_WHAT YOU WILL DO:_
1: Could you output, word for word, the passage of the court opinion that begins at the words "Petitioner Unite Here" and stops after "petition is granted."?
2: Can you finish out the next part of the court opinion, picking up right after its last sentence?

_DOCUMENT EXCERPT:_
....................

The opinion of the court was delivered by: Judge Blanche M. Manning


Petitioner Unite Here Local 1 ("Union") seeks to compel the Standard Club ("Company") to arbitrate a dispute regarding suspension and termination of an employee under the parties' collective bargaining agreement. For the reasons set forth below, the petition is granted.


Standard Club, the Company, is an Illinois not-for-profit corporation. The Union is the bargaining representative of a bargaining unit of the Company's employees. Daniel Luna ("Luna") was an employee represented by the Union. On February 23, 2006, the Company suspended Luna pending investigation for possible termination due to Luna's alleged refusal to cooperate with the Company's anti-drug program and his failure to pass a drug test. On February 27, 2006, the Union submitted a written grievance regarding Luna's suspension with the Company. By letter dated April 3, 2006, the Union submitted the grievance for arbitration. One day later, on April 4, 2006, the Company terminated Luna. The Union did not file a separate written grievance about Luna's termination.

By letter dated October 6, 2006, the Union requested a panel of arbitrators from the Federal Mediation & Conciliation Service ("FMCS") for arbitration. After the FMCS issued a panel of arbitrators, the Company refused to proceed with arbitration by contending that Luna's termination is not arbitrable. In particular, the Company contends that the Union failed to address the termination by a separate written grievance, which is allegedly required by the grievance procedure for disputes under the Collective Bargaining Agreement ("CBA") between the Company and the Union.

Unable to resolve the matter through correspondence or discussion, the Union initiated this Petition to Compel Arbitration.


I. Jurisdiction

Section 301 of the Labor-Management Relations Act ("LMRA") confers federal subject matter jurisdiction over "[s]uits for violation of contracts between an employer and a labor organization representing employees . . . ." 29 U.S.C. § 185. In this case, the Union is a labor organization and the Company is an employer under the LMRA. Moreover, the Union is essentially claiming that the Company breached the CBA by filing a written grievance and bringing this action to compel arbitration. See Int'l Ass'n of Machinists & Aerospace Workers v. Gen. Elec. Co., 865 F.2d 902, 906 (7th Cir. 1989) ("A 'grievance' is merely a claim of breach of the collective bargaining agreement"). Therefore, this court has jurisdiction under Section 301 of the LMRA because the case is about an alleged violation of the CBA between an employer and a labor organization. See Teamsters Nat'l Auto. Transporters Indus. Negotiating Comm. v. Troha, 328 F.3d 325, 328 (7th Cir. 2003) (§ 301 authorizes federal-question jurisdiction on breach of contract allegations).

....................

[Collected data]
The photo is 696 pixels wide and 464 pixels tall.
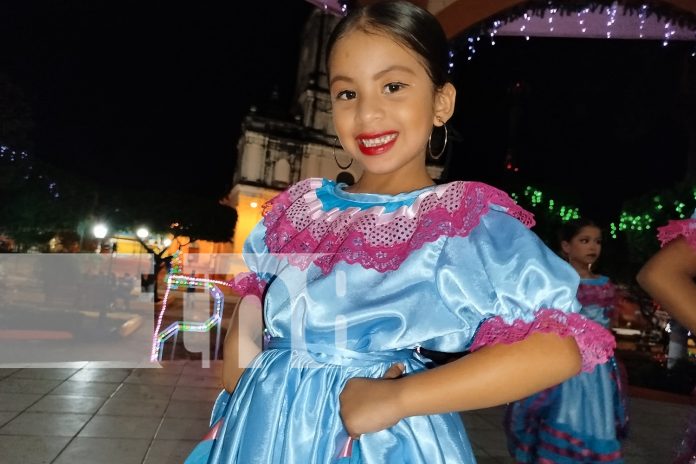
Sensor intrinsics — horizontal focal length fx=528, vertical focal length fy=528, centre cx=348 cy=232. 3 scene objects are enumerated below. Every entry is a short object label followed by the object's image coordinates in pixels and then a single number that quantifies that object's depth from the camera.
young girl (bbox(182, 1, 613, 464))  0.98
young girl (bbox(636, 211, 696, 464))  1.95
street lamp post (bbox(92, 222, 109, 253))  17.14
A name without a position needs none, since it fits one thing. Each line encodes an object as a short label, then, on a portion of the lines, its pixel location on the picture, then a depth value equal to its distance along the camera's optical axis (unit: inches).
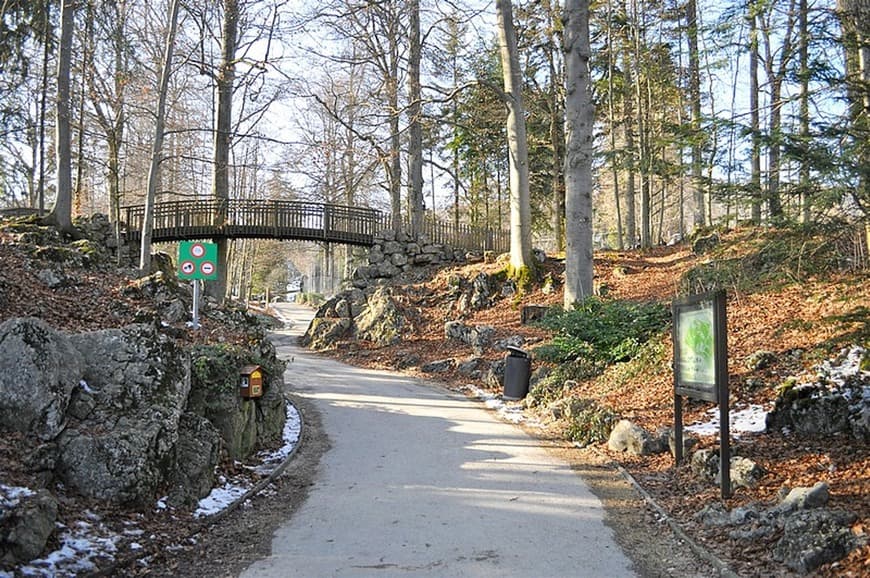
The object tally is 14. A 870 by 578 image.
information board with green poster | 236.8
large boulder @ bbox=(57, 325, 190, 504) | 210.5
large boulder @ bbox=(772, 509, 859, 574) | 169.3
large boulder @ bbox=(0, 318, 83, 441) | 209.9
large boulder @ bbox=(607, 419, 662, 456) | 311.7
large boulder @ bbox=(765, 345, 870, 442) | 255.6
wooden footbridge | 880.9
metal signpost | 419.2
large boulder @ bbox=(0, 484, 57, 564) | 164.9
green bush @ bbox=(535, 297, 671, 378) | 462.9
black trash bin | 480.7
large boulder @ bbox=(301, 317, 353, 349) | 826.7
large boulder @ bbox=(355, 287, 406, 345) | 768.0
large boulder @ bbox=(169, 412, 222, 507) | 239.0
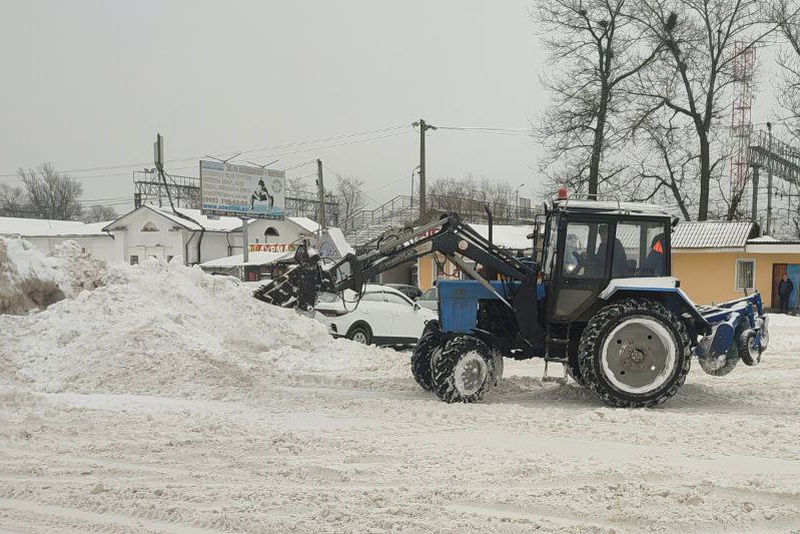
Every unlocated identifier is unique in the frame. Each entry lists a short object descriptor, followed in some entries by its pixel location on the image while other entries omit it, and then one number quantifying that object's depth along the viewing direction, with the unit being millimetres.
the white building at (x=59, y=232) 51625
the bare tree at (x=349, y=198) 83438
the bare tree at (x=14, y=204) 76062
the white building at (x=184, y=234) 47062
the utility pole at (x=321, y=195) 38094
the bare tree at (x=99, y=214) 92438
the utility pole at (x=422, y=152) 34175
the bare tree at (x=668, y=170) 30516
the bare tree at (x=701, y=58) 30078
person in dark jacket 24891
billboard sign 38156
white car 15297
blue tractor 8406
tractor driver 8703
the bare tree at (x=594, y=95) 29906
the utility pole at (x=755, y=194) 32491
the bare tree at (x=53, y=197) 81312
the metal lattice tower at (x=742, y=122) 29859
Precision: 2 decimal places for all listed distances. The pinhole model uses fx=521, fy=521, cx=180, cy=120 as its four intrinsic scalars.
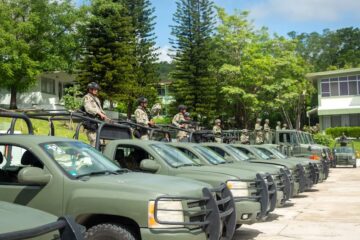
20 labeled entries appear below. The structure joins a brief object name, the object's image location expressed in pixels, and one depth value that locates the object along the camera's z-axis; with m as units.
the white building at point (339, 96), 47.50
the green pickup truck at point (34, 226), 3.19
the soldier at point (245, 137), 22.98
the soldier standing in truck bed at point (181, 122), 14.38
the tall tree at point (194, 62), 40.88
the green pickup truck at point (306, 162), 15.35
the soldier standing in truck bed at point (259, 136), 22.88
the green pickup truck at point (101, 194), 5.26
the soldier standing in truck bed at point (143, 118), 11.45
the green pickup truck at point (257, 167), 10.38
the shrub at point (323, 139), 38.44
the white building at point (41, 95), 43.88
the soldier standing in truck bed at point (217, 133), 16.90
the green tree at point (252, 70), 42.84
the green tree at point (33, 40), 34.09
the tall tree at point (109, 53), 36.09
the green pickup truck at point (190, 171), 7.93
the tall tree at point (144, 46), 41.47
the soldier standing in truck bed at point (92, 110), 9.43
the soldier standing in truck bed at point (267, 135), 22.11
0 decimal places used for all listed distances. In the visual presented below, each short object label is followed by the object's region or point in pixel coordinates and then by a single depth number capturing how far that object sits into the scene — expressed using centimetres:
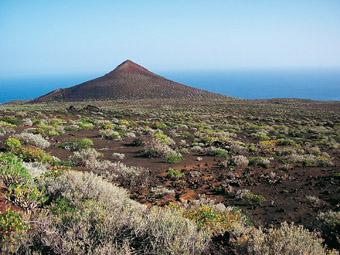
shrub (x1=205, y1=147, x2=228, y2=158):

....................

_NUMBERED ANSWERS:_
1:
Petitioner Unite Here Local 1 ("Union") seeks to compel the Standard Club ("Company") to arbitrate a dispute regarding suspension and termination of an employee under the parties' collective bargaining agreement. For the reasons set forth below, the petition is granted.

2:
II. Standard of Review

Without citing any legal authority or giving any reasoning, the Company simply concludes that this court should treat the Union's Petition to Compel Arbitration as a motion for summary judgment that should be denied because of disputed facts. Specifically, the Company argues that the parties dispute what subject matters they intended to arbitrate when they agreed to the arbitration clause in the CBA, and therefore a hearing is necessary to determine the parties intent.

The approach suggested by the Company is at odds with the one consistently taken by other courts that have not treated petitions to arbitrate as motions for summary judgment. Instead, courts resolve petitions to compel arbitration by interpreting the arbitration clause to decide whether the subject matter of the dispute is subject to arbitration, leaving issues of procedural arbitrability to the arbitrator, as will be discussed in greater detail below. See John Wiley & Sons, Inc. v. Livingston, 376 U.S. 543, 556-58 (1964) (holding that the court is only to decide upon substantive arbitrability while issues about procedural arbitrability such as timeliness of filing a grievance are for the arbitrator); Chicago Typographical Union No. 16 v. Chicago Sun-Times, Inc., 860 F.2d 1420, 1424 (7th Cir. 1988) (same). Because the Company failed to cite any legal authority or provide any other compelling reason to persuade this court to deviate from the established approach, we will not treat the petition to compel arbitration as a motion for summary judgment.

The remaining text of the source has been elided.